Por Bernardo Tobar
Quito, Ecuador
Para ser analista hay que saber, naturalmente, analizar. Y el arte del análisis consiste en tomar el tema, sintonizar con la percepción de la audiencia a la que se quiere llegar, apropiarse de la reflexión sencilla y común a tal público, y enredarla para que el producto final, empaquetado con fraseología y lógica circular, aparente la gravedad, la complejidad y la dificultad digestiva propia de los expertos. ¿Qué habrá querido decir? Si esta es la pregunta que queda flotando, es que un analista habló. Y predijo. Y sentenció.

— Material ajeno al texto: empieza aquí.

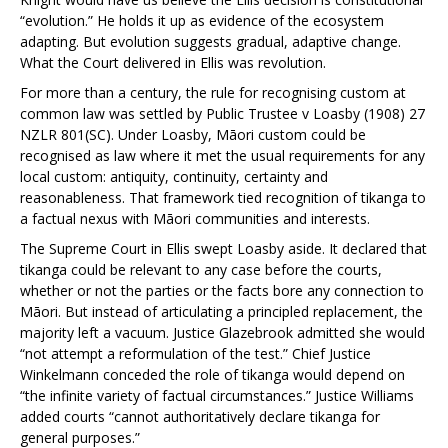
“evolution.” He holds it up as evidence of the ecosystem
adapting. But evolution suggests gradual, adaptive change.
What the Court delivered in
Ellis
was revolution.
For more than a century, the rule for recognising custom at
common law was settled by
Public Trustee v Loasby
(1908) 27
NZLR 801(SC). Under
Loasby
, Māori custom could be
recognised as law where it met the usual requirements for any
local custom: antiquity, continuity, certainty and
reasonableness. That framework tied recognition of tikanga to
a factual nexus with Māori communities and interests.
The Supreme Court in
Ellis
swept
Loasby
aside. It declared that
tikanga could be relevant to any case before the courts,
whether or not the parties or the facts bore any connection to
Māori. But instead of articulating a principled replacement, the
majority left a vacuum. Justice Glazebrook admitted she would
“not attempt a reformulation of the test.” Chief Justice
Winkelmann conceded the role of tikanga would depend on
“the infinite variety of factual circumstances.” Justice Williams
added courts “cannot authoritatively declare tikanga for
general purposes.”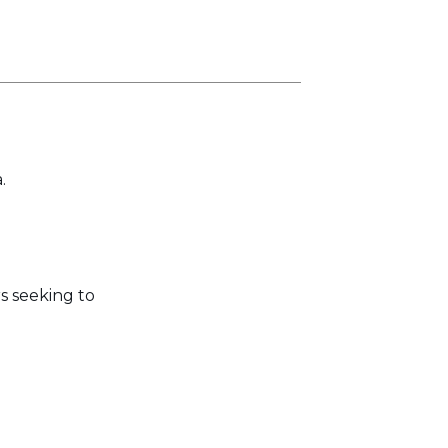
.
s seeking to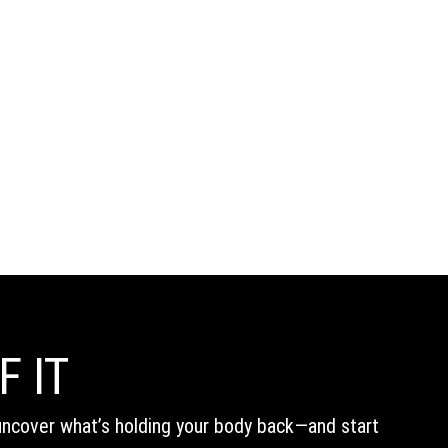
F IT
s uncover what’s holding your body back—and start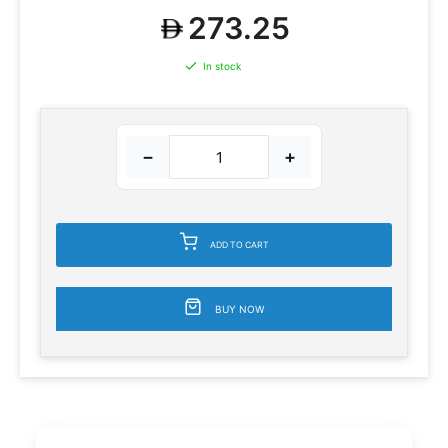
273.25
In stock
−
+
ADD TO CART
BUY NOW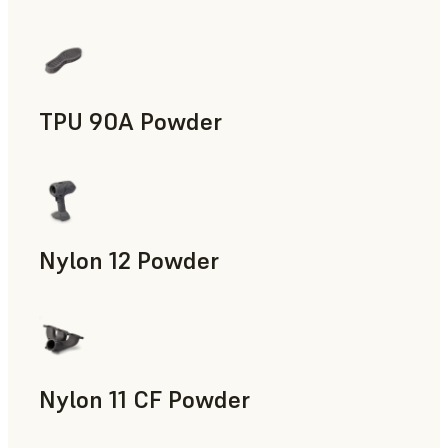
Manufacturing Aids, End-Use Parts, Rapid Prototyping
TPU 90A Powder
End-Use Parts, Rapid Prototyping
Nylon 12 Powder
Manufacturing Aids, Rapid Tooling, End-Use Parts, Rapid P
Nylon 11 CF Powder
Manufacturing Aids, Rapid Tooling, End-Use Parts, Rapid P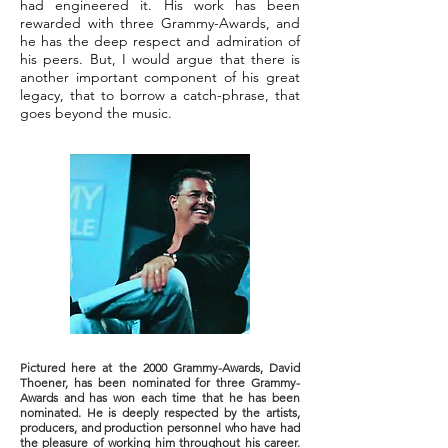
had engineered it. His work has been
rewarded with three Grammy-Awards, and
he has the deep respect and admiration of
his peers. But, I would argue that there is
another important component of his great
legacy, that to borrow a catch-phrase, that
goes beyond the music.
Pictured here at the 2000 Grammy-Awards, David
Thoener, has been nominated for three Grammy-
Awards and has won each time that he has been
nominated. He is deeply respected by the artists,
producers, and production personnel who have had
the pleasure of working him throughout his career.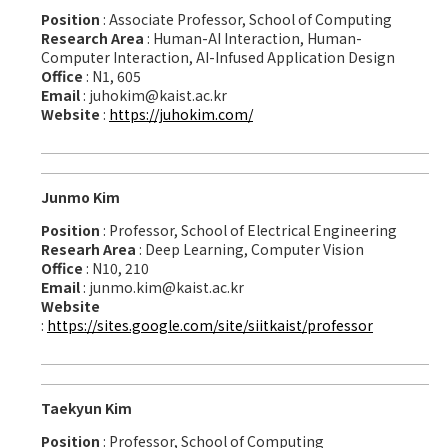
Position
: Associate Professor, School of Computing
Research Area
: Human-AI Interaction, Human-
Computer Interaction, AI-Infused Application Design
Office
: N1, 605
Email
: juhokim@kaist.ac.kr
Website
:
https://juhokim.com/
Junmo Kim
Position
: Professor, School of Electrical Engineering
Researh Area
: Deep Learning, Computer Vision
Office
: N10, 210
Email
: junmo.kim@kaist.ac.kr
Website
:
https://sites.google.com/site/siitkaist/professor
Taekyun Kim
Position
: Professor, School of Computing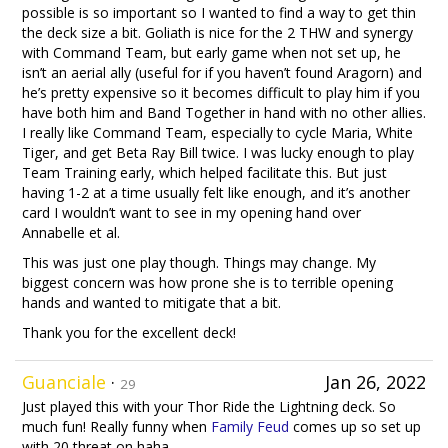
possible is so important so I wanted to find a way to get thin
the deck size a bit. Goliath is nice for the 2 THW and synergy
with Command Team, but early game when not set up, he
isn’t an aerial ally (useful for if you haven’t found Aragorn) and
he’s pretty expensive so it becomes difficult to play him if you
have both him and Band Together in hand with no other allies.
I really like Command Team, especially to cycle Maria, White
Tiger, and get Beta Ray Bill twice. I was lucky enough to play
Team Training early, which helped facilitate this. But just
having 1-2 at a time usually felt like enough, and it’s another
card I wouldn’t want to see in my opening hand over
Annabelle et al.
This was just one play though. Things may change. My
biggest concern was how prone she is to terrible opening
hands and wanted to mitigate that a bit.
Thank you for the excellent deck!
Guanciale
·
Jan 26, 2022
29
Just played this with your Thor Ride the Lightning deck. So
much fun! Really funny when
Family Feud
comes up so set up
with 20 threat on haha.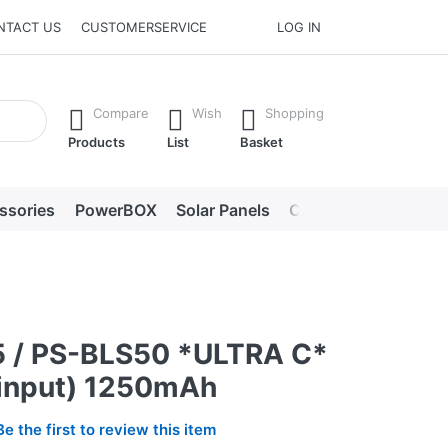
NTACT US
CUSTOMERSERVICE
LOG IN
he Enter key to view all the results.
Compare
Wish
Shopping
Products
List
Basket
ssories
PowerBOX
Solar Panels
Chargers
LED lig
 / PS-BLS50 *ULTRA C*
input) 1250mAh
Be the first to review this item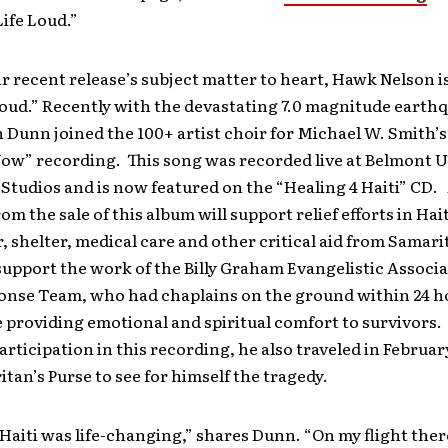
Life Loud.”
r recent release’s subject matter to heart, Hawk Nelson is
Loud.” Recently with the devastating 7.0 magnitude earth
n Dunn joined the 100+ artist choir for Michael W. Smith’
ow” recording. This song was recorded live at Belmont U
tudios and is now featured on the “Healing 4 Haiti” CD. 
om the sale of this album will support relief efforts in Hai
, shelter, medical care and other critical aid from Samari
o support the work of the Billy Graham Evangelistic Associa
onse Team, who had chaplains on the ground within 24 ho
providing emotional and spiritual comfort to survivors. 
articipation in this recording, he also traveled in February
tan’s Purse to see for himself the tragedy.
 Haiti was life-changing,” shares Dunn. “On my flight ther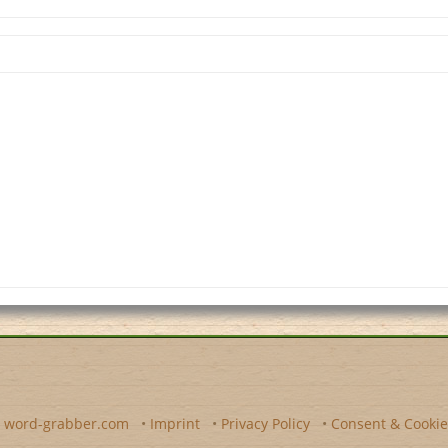
y
word-grabber.com
•
Imprint
•
Privacy Policy
•
Consent & Cookie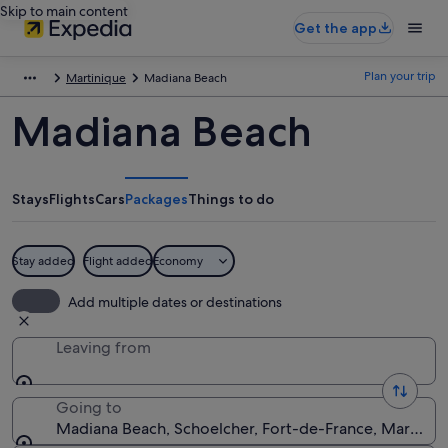
Skip to main content
Get the app
Plan your trip
Martinique
Madiana Beach
Madiana Beach
Stays
Flights
Cars
Packages
Things to do
Stay added
Flight added
Economy
Add multiple dates or destinations
Leaving from
Going to
Madiana Beach, Schoelcher, Fort-de-France, Martiniq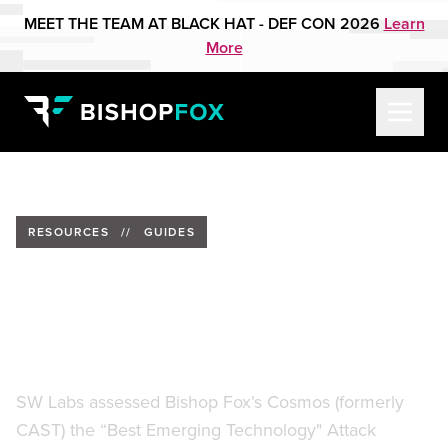
MEET THE TEAM AT BLACK HAT - DEF CON 2026
Learn
More
RESOURCES
//
GUIDES
SW Labs Product Review:
Cosmos Attack Surface
Management Platform
SW Labs assessed Bishop Fox’s Cosmos (formerly
CAST) the “Best Emerging Technology" Attack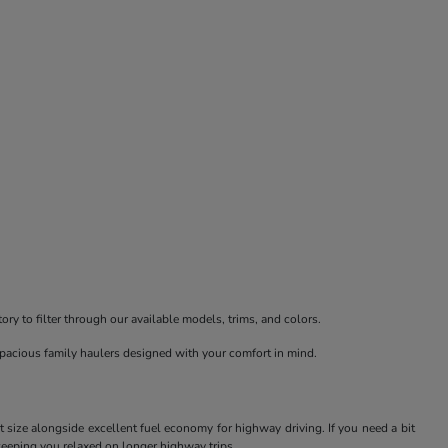
ry to filter through our available models, trims, and colors.
spacious family haulers designed with your comfort in mind.
t size alongside excellent fuel economy for highway driving. If you need a bit
keeping you relaxed on longer highway trips.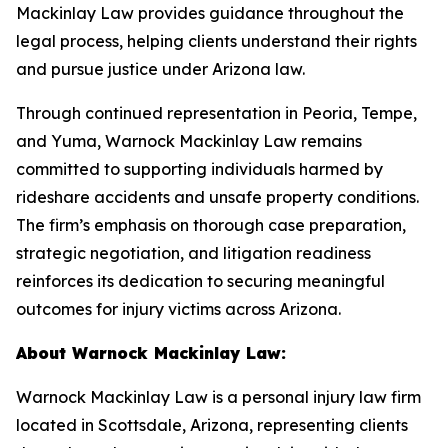
Mackinlay Law provides guidance throughout the
legal process, helping clients understand their rights
and pursue justice under Arizona law.
Through continued representation in Peoria, Tempe,
and Yuma, Warnock Mackinlay Law remains
committed to supporting individuals harmed by
rideshare accidents and unsafe property conditions.
The firm’s emphasis on thorough case preparation,
strategic negotiation, and litigation readiness
reinforces its dedication to securing meaningful
outcomes for injury victims across Arizona.
About Warnock Mackinlay Law:
Warnock Mackinlay Law is a personal injury law firm
located in Scottsdale, Arizona, representing clients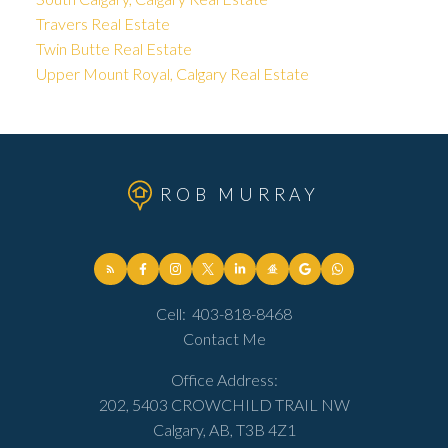
Travers Real Estate
Twin Butte Real Estate
Upper Mount Royal, Calgary Real Estate
ROB MURRAY
Cell:
403-818-8468
Contact Me
Office Address:
202, 5403 CROWCHILD TRAIL NW
Calgary, AB, T3B 4Z1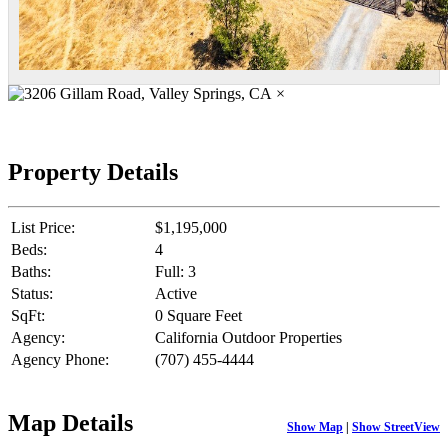
×
Property Details
List Price:
$1,195,000
Beds:
4
Baths:
Full: 3
Status:
Active
SqFt:
0 Square Feet
Agency:
California Outdoor Properties
Agency Phone:
(707) 455-4444
Map Details
Show Map
|
Show StreetView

Y la predicción de un analista que se precie de tal es, las más de las veces, negativa, reveladora de aquella pieza del rompecabezas que no encaja -¿acaso hay rompecabezas perfecto?-, con la puntería de un sabueso que olfatea la exacta ubicación de la presa herida, del gallinazo que huele la descomposición.
Si alguien duda que se acerca el Apocalipsis, llamen a un analista que explique el calentamiento global. Si hay que confirmar la corrupción en el manejo de la cosa pública, basta con preguntarle al analista. Y el analista demostrará que los políticos son torpes, que los empresarios son desalmados, que los sindicatos son abusivos, que el Imperio decae, que el euro se hunde, que la prensa no es objetiva, que la Iglesia pierde fieles, que Apple financia empleo indigno en China, que hay una conspiración en ciernes, o la agudísima observación de que la inseguridad campea.
Contar cosas buenas no es rentable, no jala audiencia. A nadie llamaría la atención enterarse que la Tierra no saldrá de su órbita ni dejará de girar alrededor del Sol. El morbo colectivo pide sangre, denuncia, el vaticinio del fracaso, algún aguafiestas que le de voz a la silenciosa y desarticulada protesta, porque la queja es el más popular de los pasatiempos. El analista típico es un Robin Hood que le arrebata errores marginales a su víctima para alimentar la maledicencia de su público; y al igual que ese ladrón de ricos, el analista se alimenta de los que tienen poder o iniciativa, casi un parásito intelectual que no tendría tema si los gobernantes no dijeran pendejadas. Pero la palabra mal usada es un arma de destrucción masiva. Y repetirla, aun para evidenciar su bajeza, es como remover el bajo fondo de un estanque cristalino en búsqueda de la piedra infame: se acaba enturbiando el agua con el lodo de la duda. Un hombre aprisionado por sus dudas, sus temores, sus desconfianzas intangibles, está más lejos de la libertad que un recluso tras barrotes de acero. Y un hombre que conserva la pasión y el sentido de la vida, sigue construyendo aún desde el limitado espacio de su celda, como Mandela o Victor Frankl.
Hace falta la palabra constructiva. Hay que devolverle a la gente la alegría de vivir, la confianza de que el futuro no está descartado, de que las posibilidades abundan, que las oportunidades esperan a cuantos quieran conquistarlas, que por cada indeseable que se roba titulares en los medios hay miles de personas que hacen lo que deben sin ser notados, que al hacer leña del árbol caído salpican astillas que impiden ver la belleza del bosque. Hay que devolverle el entusiasmo a los micrófonos, a las páginas editoriales, al afán de cada día.